Madeline Marshall, Print Editor-in-Chief

Obama speaks from Oval Office

Sunday night President Barack Obama made a rare Oval Office address after the San Bernardino shootings that left 14 dead. In the 13 minute address Obama said that the killings were “an act of terrorism designed to kill innocent people.”

Obama promised an intensification of airstrikes against ISIL and said that a growing coalition of nations and an increasingly sophisticated effort to capture and kill the group’s leaders would yield significant results.

But the president’s speech was not intended to announce a dramatic shift in strategy or new policies to combat the terrorist threat at home and overseas.
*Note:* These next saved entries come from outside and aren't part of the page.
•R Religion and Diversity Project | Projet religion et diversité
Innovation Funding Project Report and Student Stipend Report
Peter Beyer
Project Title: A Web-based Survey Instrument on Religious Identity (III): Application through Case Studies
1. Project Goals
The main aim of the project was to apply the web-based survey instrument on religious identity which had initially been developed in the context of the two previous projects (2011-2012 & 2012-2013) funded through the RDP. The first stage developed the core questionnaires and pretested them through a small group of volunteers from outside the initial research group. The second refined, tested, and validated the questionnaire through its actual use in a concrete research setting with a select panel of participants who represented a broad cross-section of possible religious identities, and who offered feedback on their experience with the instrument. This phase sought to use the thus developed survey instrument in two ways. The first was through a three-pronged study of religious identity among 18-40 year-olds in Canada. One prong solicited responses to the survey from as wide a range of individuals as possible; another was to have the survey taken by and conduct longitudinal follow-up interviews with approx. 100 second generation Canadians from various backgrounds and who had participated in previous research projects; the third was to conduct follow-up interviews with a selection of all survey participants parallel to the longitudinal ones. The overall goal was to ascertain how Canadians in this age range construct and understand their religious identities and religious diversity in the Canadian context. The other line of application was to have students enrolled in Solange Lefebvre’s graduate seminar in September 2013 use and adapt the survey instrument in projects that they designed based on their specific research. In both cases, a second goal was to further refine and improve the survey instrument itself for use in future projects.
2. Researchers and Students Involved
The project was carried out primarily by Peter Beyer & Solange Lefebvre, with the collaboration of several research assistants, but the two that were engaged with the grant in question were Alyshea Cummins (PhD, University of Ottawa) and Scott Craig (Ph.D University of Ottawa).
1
Instead it was meant to inform Americans of the administration’s efforts against the Islamic State and to urge people not to give in to fear or language that casts suspicion on all Muslims and mosques.

“We cannot turn against one another by letting this fight be defined as a war between America and Islam,”  Obama said.
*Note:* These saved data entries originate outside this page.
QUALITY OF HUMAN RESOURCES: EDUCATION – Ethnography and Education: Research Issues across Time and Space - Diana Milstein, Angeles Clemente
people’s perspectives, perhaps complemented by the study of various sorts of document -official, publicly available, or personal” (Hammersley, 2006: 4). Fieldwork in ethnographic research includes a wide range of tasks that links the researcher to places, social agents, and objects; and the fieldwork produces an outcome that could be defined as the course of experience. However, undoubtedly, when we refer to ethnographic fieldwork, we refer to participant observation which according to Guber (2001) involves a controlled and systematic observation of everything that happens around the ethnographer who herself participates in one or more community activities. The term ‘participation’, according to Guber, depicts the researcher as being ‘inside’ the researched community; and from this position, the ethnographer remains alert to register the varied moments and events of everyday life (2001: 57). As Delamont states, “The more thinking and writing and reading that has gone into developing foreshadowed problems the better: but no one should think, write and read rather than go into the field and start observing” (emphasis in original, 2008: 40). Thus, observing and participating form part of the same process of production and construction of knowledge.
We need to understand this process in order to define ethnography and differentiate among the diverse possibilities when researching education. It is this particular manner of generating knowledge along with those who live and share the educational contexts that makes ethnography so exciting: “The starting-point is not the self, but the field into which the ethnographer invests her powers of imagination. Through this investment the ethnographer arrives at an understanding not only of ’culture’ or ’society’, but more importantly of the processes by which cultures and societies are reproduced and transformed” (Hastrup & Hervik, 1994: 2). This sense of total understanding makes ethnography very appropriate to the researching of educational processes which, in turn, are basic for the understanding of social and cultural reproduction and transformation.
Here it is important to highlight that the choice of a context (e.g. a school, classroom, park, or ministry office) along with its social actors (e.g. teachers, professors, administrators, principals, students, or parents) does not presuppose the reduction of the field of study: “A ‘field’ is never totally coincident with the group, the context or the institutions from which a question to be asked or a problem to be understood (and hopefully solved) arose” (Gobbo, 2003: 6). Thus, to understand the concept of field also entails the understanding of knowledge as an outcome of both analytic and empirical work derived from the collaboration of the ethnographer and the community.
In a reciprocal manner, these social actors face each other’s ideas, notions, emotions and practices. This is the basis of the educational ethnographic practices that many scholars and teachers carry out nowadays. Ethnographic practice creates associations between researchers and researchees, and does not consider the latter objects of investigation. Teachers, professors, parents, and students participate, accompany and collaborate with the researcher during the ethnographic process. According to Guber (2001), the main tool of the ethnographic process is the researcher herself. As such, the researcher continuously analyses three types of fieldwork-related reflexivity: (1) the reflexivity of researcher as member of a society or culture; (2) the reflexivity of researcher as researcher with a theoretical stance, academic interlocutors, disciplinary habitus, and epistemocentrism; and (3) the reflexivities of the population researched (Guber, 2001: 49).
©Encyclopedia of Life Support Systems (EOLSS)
It was only the third speech Obama has delivered from the Oval Office, a setting meant to highlight the gravity of a subject.

San Bernardino shooting investigation continues

David Bowdich, FBI assistant director in charge of the investigation, said authorities believe that both shooters were “radicalized” but that so far there is no evidence that the killers were part of an international plot. Bowdich said there was evidence that the shooters — Syed Rizwan Farook, a restaurant inspector for county, and his wife, Tashfeen Malik — had practiced shooting at local ranges in recent days. Bowdich called the investigation “massive,” saying more than 400 interviews had been conducted and more than 300 pieces of evidence amassed.

“We believe that both were radicalized and had been for some time,” Bowdich said of the couple. He said it was not clear if one or the other had led the attack. Twelve of those killed in Wednesday’s attack were county employees, and only essential employees had worked since. Security will be stepped up at many county buildings, including the addition of armed guards at some locations. The sheriff’s department also was increasing surveillance, he said. Increasing security is a major task for a county with more than 20,000 employees and a population of more than 2 million people spread over 20,000 square miles.

Supreme Court will not hear ‘assault weapons ban’ case

The US Supreme Court has refused to take up a case brought by gun owners challenging an Illinois city’s ban on so-called assault weapons. The decision leaves in place a lower court ruling that allows local governments some leeway in regulating the high-powered weapons. Two conservative justices said that they would have heard the case, and had they done so, struck down the ban. The decision comes days after mass shootings in California and Colorado. The city of Highland Park, a suburb of Chicago, passed a law that bans semi-automatic weapons and large-capacity magazines in 2013. A federal appeals court upheld that law in a ruling that was challenged by an Illinois gun owners association. The high court has considered taking on the case for two months, and a delay in deciding whether to take it on seems to be because Justice Clarence Thomas was finishing his opinion. He and Justice Antonin Scalia said the federal appeals court’s ruling “flouts two of our Second Amendment precedents”. In the opinion, Thomas did not mention any mass shootings that involved semi-automatic weapons, and said the Chicago-area ban “is highly suspect because it broadly prohibits common semi-automatic firearms used for lawful purposes” by about five million US citizens. Similar laws in Connecticut and New York were upheld by a New York federal appeals court in October. In all, seven states plus Washington DC have passed laws that ban the weapons. Since two landmark rulings that ensured the right to own a handgun to defend one’s home, the Supreme Court has regularly turned away challenges to gun laws.